Photo by Henry Diltz
Prior to these shows, Halverson and Stills had cut 22 tracks in the studio—enough for Stephen Stills 2 to be a double album. But Atlantic Records head Ahmet Ertegun felt it was too soon in Stills’ solo career for that move, and the artist eventually came around to that train of thought.

“People always said how come songs like ‘Johnny’s Garden’ and others weren’t on that second record,” Halverson says, noting several of them ended up on the first Manassas release. “And Stephen said if you put all the good stuff on the second album, some of them might get [buried] and not heard.”

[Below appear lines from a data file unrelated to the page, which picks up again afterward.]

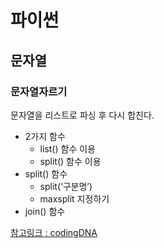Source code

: # 파이썬

## 문자열

### 문자열자르기
문자열을 리스트로 파싱 후 다시 합친다.

- 2가지 함수
    - list() 함수 이용
    - split() 함수 이용
- split()  함수
    - split(‘구분명’)
    - maxsplit 지정하기
- join() 함수

[참고링크 : codingDNA](https://bio-info.tistory.com/29)

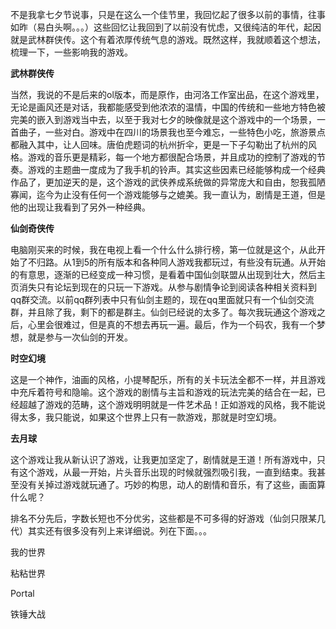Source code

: 不是我拿七夕节说事，只是在这么一个佳节里，我回忆起了很多以前的事情，往事如昨（易白头啊。。。）这些回忆让我回到了以前没有忧虑，又很纯洁的年代，起因就是武林群侠传。这个有着浓厚传统气息的游戏。既然这样，我就顺着这个想法，梳理一下，一些影响我的游戏。

**武林群侠传**

当然，我说的不是后来的ol版本，而是原作，由河洛工作室出品，在这个游戏里，无论是画风还是对话，我都能感受到他浓浓的温情，中国的传统和一些地方特色被完美的嵌入到游戏当中去，以至于我对七夕的映像就是这个游戏中的一个场景，一首曲子，一些对白。游戏中在四川的场景我也至今难忘，一些特色小吃，旅游景点都融入其中，让人回味。唐伯虎题词的杭州折伞，更是一下子勾勒出了杭州的风格。游戏的音乐更是精彩，每一个地方都很配合场景，并且成功的控制了游戏的节奏。游戏的主题曲一度成为了我手机的铃声。其实这些因素已经能够构成一个经典作品了，更加逆天的是，这个游戏的武侠养成系统做的异常庞大和自由，恕我孤陋寡闻，迄今为止没有任何一个游戏能够与之媲美。我一直认为，剧情是王道，但是他的出现让我看到了另外一种经典。

**仙剑奇侠传**

电脑刚买来的时候，我在电视上看一个什么什么排行榜，第一位就是这个，从此开始了不归路。从1到5的所有版本和各种同人游戏我都玩过，有些没有玩通。从开始的有意思，逐渐的已经变成一种习惯，是看着中国仙剑联盟从出现到壮大，然后主页消失只有论坛到现在的只玩一下游戏。从参与剧情争论到阅读各种相关资料到qq群交流。以前qq群列表中只有仙剑主题的，现在qq里面就只有一个仙剑交流群，并且除了我，剩下的都是群主。仙剑已经说的太多了。每次我玩通这个游戏之后，心里会很难过，但是真的不想去再玩一遍。最后，作为一个码农，我有一个梦想，就是参与一次仙剑的开发。

**时空幻境**

这是一个神作，油画的风格，小提琴配乐，所有的关卡玩法全都不一样，并且游戏中充斥着符号和隐喻。这个游戏的剧情与主旨和游戏的玩法完美的结合在一起，已经超越了游戏的范畴，这个游戏明明就是一件艺术品！正如游戏的风格，我不能说得太多，我只能说，如果这个世界上只有一款游戏，那就是时空幻境。

**去月球**

这个游戏让我从新认识了游戏，让我更加坚定了，剧情就是王道！所有游戏中，只有这个游戏，从最一开始，片头音乐出现的时候就强烈吸引我，一直到结束。我甚至没有关掉过游戏就玩通了。巧妙的构思，动人的剧情和音乐，有了这些，画面算什么呢？

排名不分先后，字数长短也不分优劣，这些都是不可多得的好游戏（仙剑只限某几代）其实还有很多没有列上来详细说。列在下面。。。

我的世界

粘粘世界

Portal

铁锤大战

In addition to working with Crosby, Stills and Nash both collectively and individually, Halverson has sat behind the control board for live and studio records by Cream, America, the Beach Boys, Bill Withers and even Kraftwerk. He also helped Heider record the historic 1967 Monterey Pop Festival. After that, he and Stills had worked on some of his solo demos—including an early version of “49 Bye-Byes.”
Later, he was called in to engineer the debut record what Stills called “his new group.” That would be Crosby, Stills and Nash and their resulting self-titled 1969 record.

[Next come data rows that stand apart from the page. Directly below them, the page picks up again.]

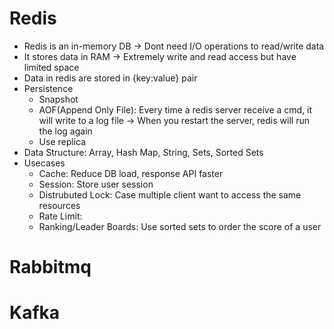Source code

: # Redis
- Redis is an in-memory DB -> Dont need I/O operations to read/write data
- It stores data in RAM -> Extremely write and read access but have limited space
- Data in redis are stored in {key:value} pair
- Persistence
  - Snapshot
  - AOF(Append Only File): Every time a redis server receive a cmd, it will write to a log file -> When you restart the server, redis will run the log again
  - Use replica
- Data Structure: Array, Hash Map, String, Sets, Sorted Sets
- Usecases
  - Cache: Reduce DB load, response API faster
  - Session: Store user session
  - Distrubuted Lock: Case multiple client want to access the same resources
  - Rate Limit:
  - Ranking/Leader Boards: Use sorted sets to order the score of a user 

# Rabbitmq

# Kafka
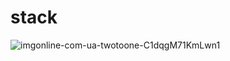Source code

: # stack

![imgonline-com-ua-twotoone-C1dqgM71KmLwn1](https://user-images.githubusercontent.com/74527431/101901940-ddcae080-3bd7-11eb-9a65-cda60a5dead3.jpg)
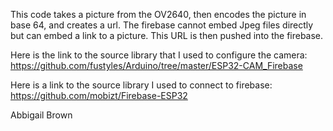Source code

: This code takes a picture from the OV2640, then encodes the picture in base 64, and creates a url. The firebase cannot embed Jpeg files directly but can embed a link to a picture. This URL is then pushed into the firebase.

Here is the link to the source library that I used to configure the camera:
https://github.com/fustyles/Arduino/tree/master/ESP32-CAM_Firebase

Here is a link to the source library I used to connect to firebase:
https://github.com/mobizt/Firebase-ESP32

Abbigail Brown
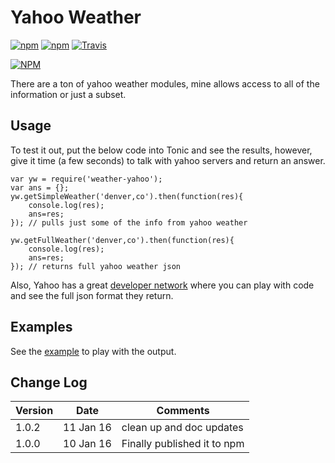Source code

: # Yahoo Weather

[![npm](https://img.shields.io/npm/v/weather-yahoo.svg)](https://github.com/walchko/yahoo-weather)
[![npm](https://img.shields.io/npm/l/weather-yahoo.svg)](https://github.com/walchko/yahoo-weather)
[![Travis](https://img.shields.io/travis/walchko/yahoo-weather.svg)](https://travis-ci.org/walchko/yahoo-weather)

[![NPM](https://nodei.co/npm/weather-yahoo.png)](https://nodei.co/npm/weather-yahoo/)

There are a ton of yahoo weather modules, mine allows access to all of the information or 
just a subset.

## Usage

To test it out, put the below code into Tonic and see the results, however, give it time 
(a few seconds) to talk with yahoo servers and return an answer.

    var yw = require('weather-yahoo');
    var ans = {};
    yw.getSimpleWeather('denver,co').then(function(res){
        console.log(res);
        ans=res;
    }); // pulls just some of the info from yahoo weather
    
    yw.getFullWeather('denver,co').then(function(res){
        console.log(res);
        ans=res;
    }); // returns full yahoo weather json

Also, Yahoo has a great [developer network](https://developer.yahoo.com/weather/) where you
can play with code and see the full json format they return.

## Examples

See the [example](https://github.com/walchko/yahoo-weather/blob/master/example/example.js) 
to play with the output.

## Change Log 

| Version | Date     | Comments |
|---------|----------|----------|
| 1.0.2   | 11 Jan 16| clean up and doc updates |
| 1.0.0   | 10 Jan 16| Finally published it to npm | 
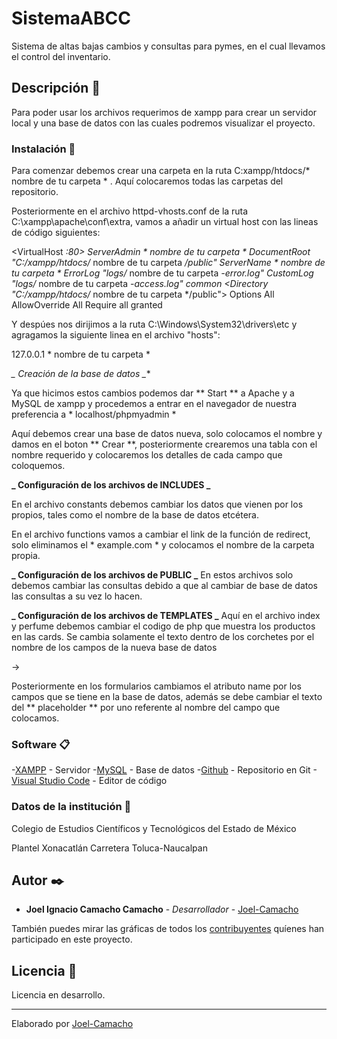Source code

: # SistemaABCC

Sistema de altas bajas cambios y consultas para pymes, en el cual llevamos el control del inventario.

## Descripción 🚀

Para poder usar los archivos requerimos de xampp para crear un servidor local y una base de datos con las cuales podremos visualizar el proyecto.

### Instalación 🔧

Para comenzar debemos crear una carpeta en la ruta C:xampp/htdocs/* nombre de tu carpeta * . Aquí colocaremos todas las carpetas del repositorio.

Posteriormente en el archivo httpd-vhosts.conf de la ruta C:\xampp\apache\conf\extra, vamos a añadir un virtual host con las lineas de código siguientes:

<VirtualHost *:80>
    ServerAdmin * nombre de tu carpeta *
    DocumentRoot "C:/xampp/htdocs/* nombre de tu carpeta */public"
    ServerName * nombre de tu carpeta *
    ErrorLog "logs/* nombre de tu carpeta *-error.log"
    CustomLog "logs/* nombre de tu carpeta *-access.log" common
    <Directory "C:/xampp/htdocs/* nombre de tu carpeta */public">
        Options All
        AllowOverride All
        Require all granted
    </Directory>
</VirtualHost>

Y despúes nos dirijimos a la ruta C:\Windows\System32\drivers\etc y agragamos la siguiente linea en el archivo "hosts":

127.0.0.1 * nombre de tu carpeta *

*_ Creación de la base de datos _**

Ya que hicimos estos cambios podemos dar ** Start ** a Apache y a MySQL de xampp y procedemos a entrar en el navegador de nuestra preferencia a * localhost/phpmyadmin *

Aquí debemos crear una base de datos nueva, solo colocamos el nombre y damos en el boton ** Crear **, posteriormente crearemos una tabla con el nombre requerido y colocaremos los detalles de cada campo que coloquemos.

**_ Configuración de los archivos de INCLUDES _**

En el archivo constants debemos cambiar los datos que vienen por los propios, tales como el nombre de la base de datos etcétera.

En el archivo functions vamos a cambiar el link de la función de redirect, solo eliminamos el * example.com * y colocamos el nombre de la carpeta propia.

**_ Configuración de los archivos de PUBLIC _**
En estos archivos solo debemos cambiar las consultas debido a que al cambiar de base de datos las consultas a su vez lo hacen.

**_ Configuración de los archivos de TEMPLATES _**
Aquí en el archivo index y perfume debemos cambiar el codigo de php que muestra los productos en las cards. Se cambia solamente el texto dentro de los corchetes por el nombre de los campos de la nueva base de datos 
<?=$per['imagen'] ?>   ->     <?=$per['* nombre de tu campo *'] ?>

Posteriormente en los formularios cambiamos el atributo name por los campos que se tiene en la base de datos, además se debe cambiar el texto del ** placeholder ** por uno referente al nombre del campo que colocamos.

### Software 📋

-[XAMPP](https://www.apachefriends.org/es/download.html) - Servidor
-[MySQL](https://www.apachefriends.org/es/download.html) - Base de datos
-[Github](https://desktop.github.com/) -  Repositorio en Git
-[Visual Studio Code](https://code.visualstudio.com/download) - Editor de código

### Datos de la institución 📄

Colegio de Estudios Científicos y Tecnológicos del Estado de México

Plantel Xonacatlán  Carretera Toluca-Naucalpan


## Autor ✒️

* **Joel Ignacio Camacho Camacho** - *Desarrollador* - [Joel-Camacho](https://github.com/Joel-Camacho)

También puedes mirar las gráficas de todos los [contribuyentes](https://github.com/Joel-Camacho/SistemaABCC/contributors) quíenes han participado en este proyecto. 

## Licencia 📄


Licencia en desarrollo.




---
Elaborado por [Joel-Camacho](https://github.com/Joel-Camacho)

“I didn’t know what I was getting into or if they had rehearsed, but the three of them showed up coming out of David [Crosby’s] VW van and Stephen had a guitar. I had already done a demo with David and Peter Tork [of the Monkees] on a folksinger named Judy Mayhan, and then they introduced me to Graham [Nash],” Halverson recalls.

Stills wanted to take a crack at a new tune he’s worked up. Asking the engineer to turn out the lights while Crosby and Nash were in the control room with Halverson. “The guitar sounded really dull, so I’m adding top end and taking bottom off and putting a compressor on it just trying to get some edge so it didn’t sound like a big tubby Martin guitar,” he says. After some further adjusting, Stills ran through the song solo.
“I turned back around, and Crosby had his arm in the air to signal recording and Stephen starts to play. I couldn’t see him, but I could sure hear him. And now it sounded really bright,” he says.

“And then [Crosby and Nash] started to dance along with it. After seven and a half minutes, I thought I had messed it up. But they gave each other high-fives and Stephen came in and leaned across the desk and he said ‘That’s the sound I’ve been looking for! Nobody would let me do it!’”

And that song? “Suite: Judy Blue Eyes.” One of CSN’s best-known and most enduring tracks and Stills’ tribute to his then-girlfriend, folksinger Judy Collins.

Halverson said he’s “never worked with someone” who had so much music in his head as Stephen Stills, who always wanted to record it as quickly as possible as if the muse might leave if he waited any amount of time. He adds that Stills would just lay down “idea after idea after idea and overdubs” and only after he was done then listen to it all.
“I kept up with him. I mean, David would be asleep on the couch and Stephen would just work into the night. And one thing I learned from Wally Heider is that you always record. Always. You never know when you’re going to get something that [can’t be] repeated.”

Finally, the now 81-year-old Halverson mentions that did get to see his friend, the now 78-year-old Stills, late last year when Halverson was in Los Angeles doing some on-camera interviews for a CSN documentary that’s in the works.

“After I finished, I went up to Stephen’s house and spent a few hours with him. The first time we’ve really sat down since 1999 when I worked on the [CSNY] record Looking Forward,” Halverson says.

“He’s older and a bit hard of hearing, but it’s the same Stephen that I know and love. I’m grateful to have worked with someone who had that amount of talent. And we did a lot of recording that hasn’t seen the light of day yet!”